The steps below can help you create more balance around information.
Begin with a full fast, and then add things back in a strategic way, taking care to add only what truly serves you.
Make a list
Write down every source of information that comes to you automatically or that you voluntarily tune into. Refer to the partial list of info sources above to jog your awareness, and don’t forget the cute e-mail “forwards” that family members send you.
Turn it off
Turn off the morning talk show as you dress for work and the radio while you commute. Take a pass on the evening news or your favourite interview show. Switch the podcast from productivity programs to rock and roll music.
Unsubscribe (except from my e-blast, of course!)
Be ruthless.

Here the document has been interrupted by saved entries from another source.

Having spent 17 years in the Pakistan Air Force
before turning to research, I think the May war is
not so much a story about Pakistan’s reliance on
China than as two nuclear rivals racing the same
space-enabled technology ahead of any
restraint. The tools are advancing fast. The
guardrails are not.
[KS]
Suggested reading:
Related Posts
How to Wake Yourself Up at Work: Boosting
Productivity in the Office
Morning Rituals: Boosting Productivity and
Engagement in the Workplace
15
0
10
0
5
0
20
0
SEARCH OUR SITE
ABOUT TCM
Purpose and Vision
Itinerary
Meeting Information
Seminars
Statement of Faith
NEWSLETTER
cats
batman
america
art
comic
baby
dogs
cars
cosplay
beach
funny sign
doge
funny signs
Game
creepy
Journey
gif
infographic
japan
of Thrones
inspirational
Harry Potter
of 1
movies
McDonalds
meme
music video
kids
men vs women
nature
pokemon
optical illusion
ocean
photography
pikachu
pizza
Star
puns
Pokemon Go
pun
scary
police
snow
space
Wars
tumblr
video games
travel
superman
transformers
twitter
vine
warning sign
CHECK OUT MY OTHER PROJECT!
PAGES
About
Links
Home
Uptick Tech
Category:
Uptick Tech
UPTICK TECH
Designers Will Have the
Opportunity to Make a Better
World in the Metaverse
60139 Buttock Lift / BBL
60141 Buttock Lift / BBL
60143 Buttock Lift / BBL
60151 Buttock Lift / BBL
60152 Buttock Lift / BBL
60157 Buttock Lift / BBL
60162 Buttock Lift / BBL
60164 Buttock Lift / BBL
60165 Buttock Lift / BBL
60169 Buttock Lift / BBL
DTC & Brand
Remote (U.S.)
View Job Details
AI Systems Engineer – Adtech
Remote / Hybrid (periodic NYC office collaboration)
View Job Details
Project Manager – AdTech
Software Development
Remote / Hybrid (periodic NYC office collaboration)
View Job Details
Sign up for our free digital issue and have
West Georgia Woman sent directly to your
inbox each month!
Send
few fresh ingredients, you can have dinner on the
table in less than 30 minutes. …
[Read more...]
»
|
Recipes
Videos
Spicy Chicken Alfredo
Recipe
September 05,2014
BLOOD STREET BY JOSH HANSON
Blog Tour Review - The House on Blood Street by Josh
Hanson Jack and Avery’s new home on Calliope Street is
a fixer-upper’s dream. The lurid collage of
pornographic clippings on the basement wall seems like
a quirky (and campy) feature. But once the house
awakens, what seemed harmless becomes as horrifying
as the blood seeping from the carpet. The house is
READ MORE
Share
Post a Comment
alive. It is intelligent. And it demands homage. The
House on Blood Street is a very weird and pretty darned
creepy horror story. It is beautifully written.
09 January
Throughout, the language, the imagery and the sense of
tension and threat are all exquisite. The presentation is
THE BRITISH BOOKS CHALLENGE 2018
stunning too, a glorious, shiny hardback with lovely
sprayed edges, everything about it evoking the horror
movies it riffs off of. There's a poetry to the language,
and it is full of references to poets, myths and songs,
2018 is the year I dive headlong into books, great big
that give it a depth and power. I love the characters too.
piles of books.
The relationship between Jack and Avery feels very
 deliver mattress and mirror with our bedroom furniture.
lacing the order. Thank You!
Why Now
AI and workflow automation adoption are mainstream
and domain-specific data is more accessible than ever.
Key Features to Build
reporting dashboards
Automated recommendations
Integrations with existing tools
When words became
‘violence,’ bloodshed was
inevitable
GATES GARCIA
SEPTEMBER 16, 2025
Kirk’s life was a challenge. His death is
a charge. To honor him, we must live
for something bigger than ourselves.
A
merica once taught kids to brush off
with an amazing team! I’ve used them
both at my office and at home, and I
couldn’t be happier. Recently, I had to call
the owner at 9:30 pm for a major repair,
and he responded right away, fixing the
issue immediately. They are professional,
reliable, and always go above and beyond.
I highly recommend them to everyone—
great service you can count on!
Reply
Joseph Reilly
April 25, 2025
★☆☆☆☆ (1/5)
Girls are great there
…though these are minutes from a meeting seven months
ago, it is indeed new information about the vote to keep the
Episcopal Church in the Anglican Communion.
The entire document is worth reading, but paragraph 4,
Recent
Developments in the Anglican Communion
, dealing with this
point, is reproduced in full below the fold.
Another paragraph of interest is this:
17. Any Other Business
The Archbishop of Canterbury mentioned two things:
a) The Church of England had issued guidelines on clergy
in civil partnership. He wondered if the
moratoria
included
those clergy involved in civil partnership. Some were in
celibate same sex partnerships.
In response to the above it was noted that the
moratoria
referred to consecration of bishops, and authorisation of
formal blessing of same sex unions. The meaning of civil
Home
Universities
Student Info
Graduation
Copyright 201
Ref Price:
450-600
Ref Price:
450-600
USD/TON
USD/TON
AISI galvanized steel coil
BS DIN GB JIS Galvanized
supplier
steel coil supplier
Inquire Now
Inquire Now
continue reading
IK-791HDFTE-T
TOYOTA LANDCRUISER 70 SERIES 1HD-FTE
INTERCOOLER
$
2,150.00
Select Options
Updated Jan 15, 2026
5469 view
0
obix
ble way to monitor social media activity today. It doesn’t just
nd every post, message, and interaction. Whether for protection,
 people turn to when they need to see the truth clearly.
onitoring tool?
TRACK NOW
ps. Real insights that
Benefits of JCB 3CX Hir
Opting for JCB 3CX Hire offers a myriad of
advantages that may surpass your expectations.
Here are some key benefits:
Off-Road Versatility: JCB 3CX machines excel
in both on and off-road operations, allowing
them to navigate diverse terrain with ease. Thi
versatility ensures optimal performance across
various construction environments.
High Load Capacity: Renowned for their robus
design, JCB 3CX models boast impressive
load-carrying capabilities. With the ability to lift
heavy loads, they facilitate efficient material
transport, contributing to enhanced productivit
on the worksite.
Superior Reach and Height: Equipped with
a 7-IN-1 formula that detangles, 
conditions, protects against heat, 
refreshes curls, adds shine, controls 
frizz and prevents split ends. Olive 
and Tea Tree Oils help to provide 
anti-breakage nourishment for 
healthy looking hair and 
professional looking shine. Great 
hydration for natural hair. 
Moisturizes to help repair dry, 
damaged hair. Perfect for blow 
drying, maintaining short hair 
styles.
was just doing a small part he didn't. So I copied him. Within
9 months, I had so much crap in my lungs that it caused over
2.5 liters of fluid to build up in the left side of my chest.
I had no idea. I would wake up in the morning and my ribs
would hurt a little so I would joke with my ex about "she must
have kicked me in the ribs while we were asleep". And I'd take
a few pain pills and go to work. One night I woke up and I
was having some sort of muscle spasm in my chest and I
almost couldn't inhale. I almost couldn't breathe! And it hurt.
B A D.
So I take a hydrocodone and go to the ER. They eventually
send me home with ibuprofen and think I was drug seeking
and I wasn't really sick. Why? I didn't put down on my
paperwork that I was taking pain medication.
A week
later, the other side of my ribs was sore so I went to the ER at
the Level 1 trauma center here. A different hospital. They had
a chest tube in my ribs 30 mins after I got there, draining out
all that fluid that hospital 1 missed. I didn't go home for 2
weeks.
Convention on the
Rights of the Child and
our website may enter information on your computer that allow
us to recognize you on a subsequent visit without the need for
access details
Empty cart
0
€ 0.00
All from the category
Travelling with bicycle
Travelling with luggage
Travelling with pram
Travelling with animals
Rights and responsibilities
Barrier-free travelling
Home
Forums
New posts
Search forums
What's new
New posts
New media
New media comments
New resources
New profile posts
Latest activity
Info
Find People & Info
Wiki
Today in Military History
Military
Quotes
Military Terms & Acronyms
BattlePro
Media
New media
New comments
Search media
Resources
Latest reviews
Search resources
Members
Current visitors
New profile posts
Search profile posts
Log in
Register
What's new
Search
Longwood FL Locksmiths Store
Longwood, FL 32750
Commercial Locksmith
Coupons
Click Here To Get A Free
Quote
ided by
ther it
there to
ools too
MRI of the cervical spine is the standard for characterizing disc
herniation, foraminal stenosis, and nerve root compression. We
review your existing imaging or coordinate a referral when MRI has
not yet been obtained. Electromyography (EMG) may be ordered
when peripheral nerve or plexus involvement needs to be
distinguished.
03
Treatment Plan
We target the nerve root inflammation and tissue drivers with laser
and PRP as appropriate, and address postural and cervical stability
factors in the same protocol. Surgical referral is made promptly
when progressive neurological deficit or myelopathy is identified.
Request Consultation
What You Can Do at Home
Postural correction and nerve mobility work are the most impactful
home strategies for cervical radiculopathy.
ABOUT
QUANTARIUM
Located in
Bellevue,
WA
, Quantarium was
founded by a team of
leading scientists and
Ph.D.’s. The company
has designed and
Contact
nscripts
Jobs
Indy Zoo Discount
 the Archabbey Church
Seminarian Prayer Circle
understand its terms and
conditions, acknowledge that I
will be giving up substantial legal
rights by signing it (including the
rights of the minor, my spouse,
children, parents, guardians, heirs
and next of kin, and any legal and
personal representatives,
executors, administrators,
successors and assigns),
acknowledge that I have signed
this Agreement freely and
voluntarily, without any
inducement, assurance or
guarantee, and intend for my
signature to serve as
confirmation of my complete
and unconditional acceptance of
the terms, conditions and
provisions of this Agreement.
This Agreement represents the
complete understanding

If, after a week or month, you still miss e-mails from a particular person or organization, you can always re-subscribe. Get on no-call and no-direct-mail lists.
Make another list
This time, list all the things you love to do, especially those you say you never have time for. Keep this list visible. When you free up time and mental space, you’ll be more able to pursue your interests and hobbies.
A complete information fast need only last a week or two, but the balance it restores will last a lot longer.
To get through the initial “withdrawal” just keep focusing on what you want in the bigger picture of your life. You’ll be so much happier when you make time for it.